Image comparison data
☆ ☆ ☆ ☆ ☆ ☆ ☆

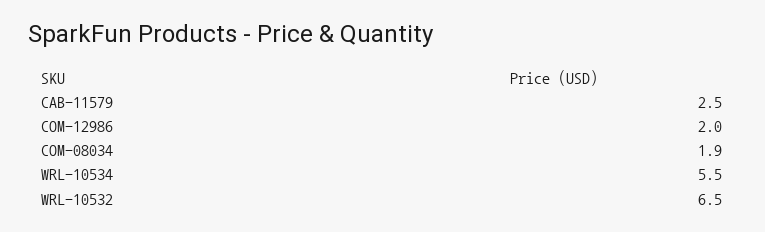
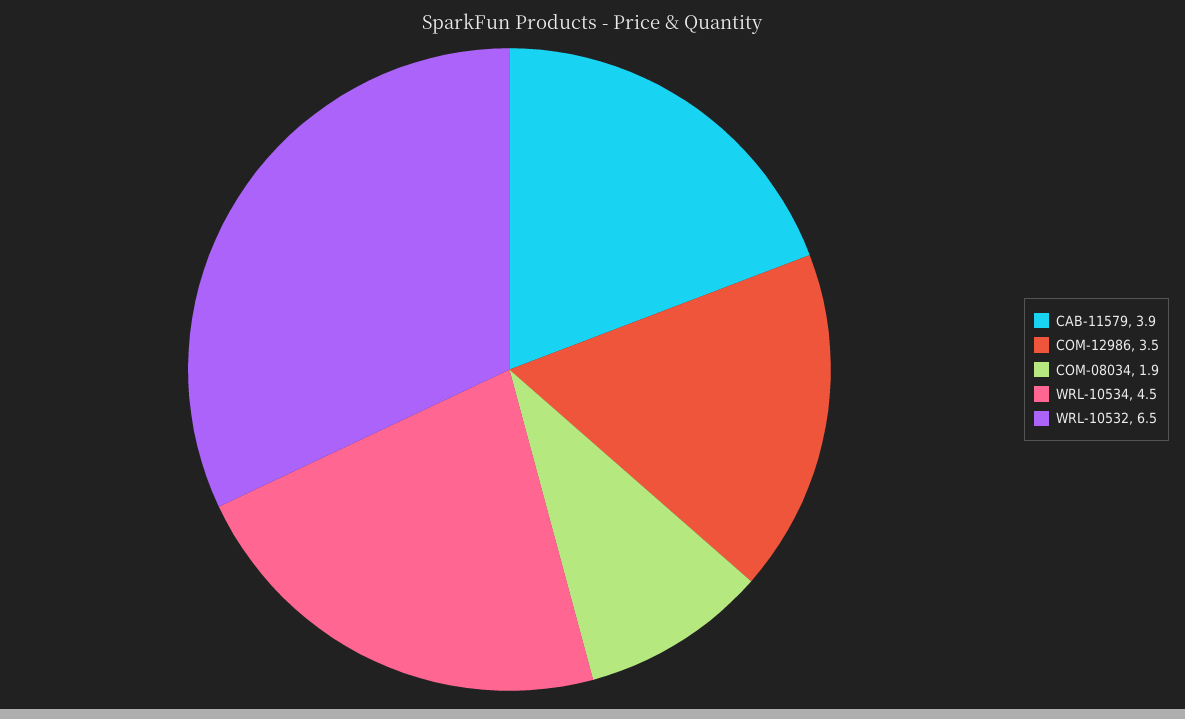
CAB-11579: 2.5 -> 3.9
COM-12986: 2 -> 3.5
WRL-10534: 5.5 -> 4.5

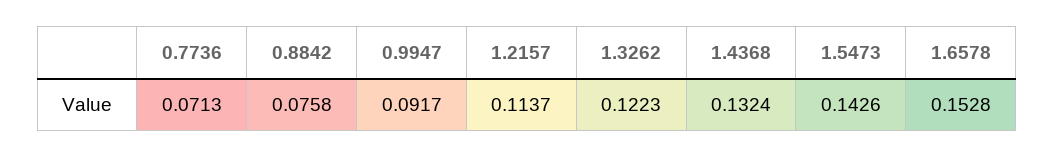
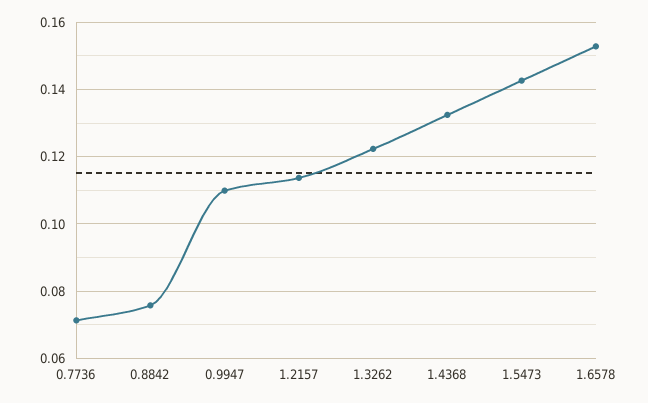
0.9947: 0.0917 -> 0.11

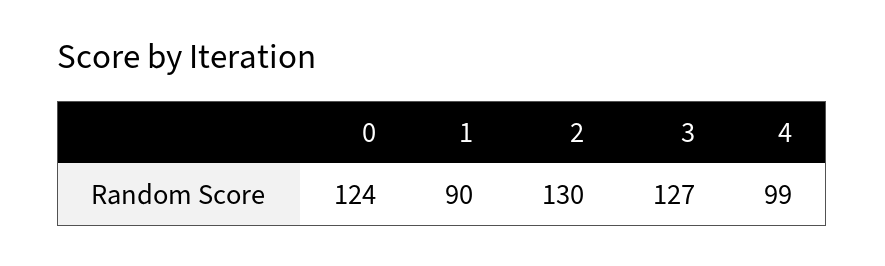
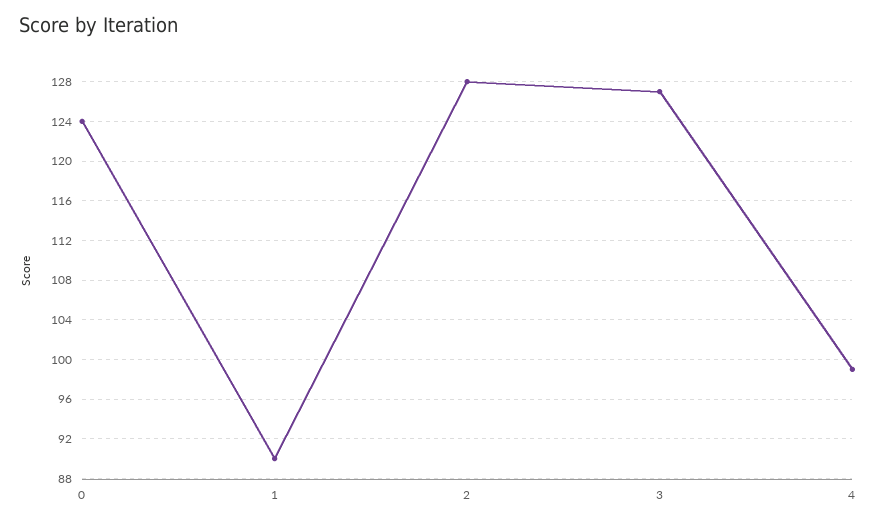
2: 130 -> 128

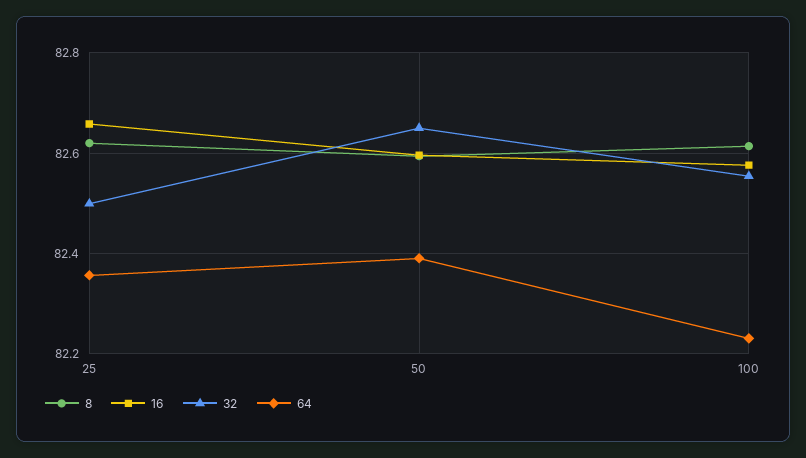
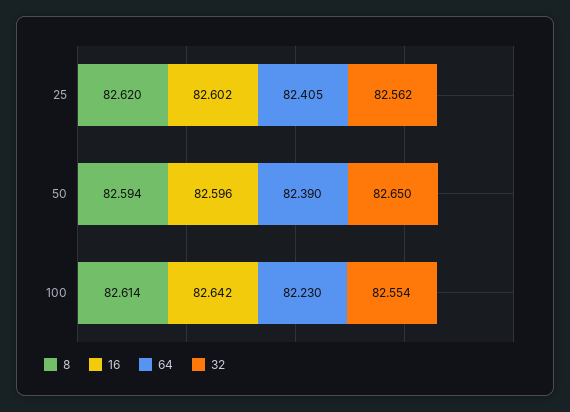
16, 25: 82.66 -> 82.602
32, 25: 82.5 -> 82.562
64, 25: 82.36 -> 82.405
16, 100: 82.58 -> 82.642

☆ ☆ ☆ ☆ ☆ ☆ ☆

**EXERCISE DESCRIPTION**: From the first line to the last, repeat the records exactly. Leave out the pictures.

**SOLUTION TO THIS PROBLEM**:
CAB-11579: 2.5 -> 3.9
COM-12986: 2 -> 3.5
WRL-10534: 5.5 -> 4.5

0.9947: 0.0917 -> 0.11

2: 130 -> 128

16, 25: 82.66 -> 82.602
32, 25: 82.5 -> 82.562
64, 25: 82.36 -> 82.405
16, 100: 82.58 -> 82.642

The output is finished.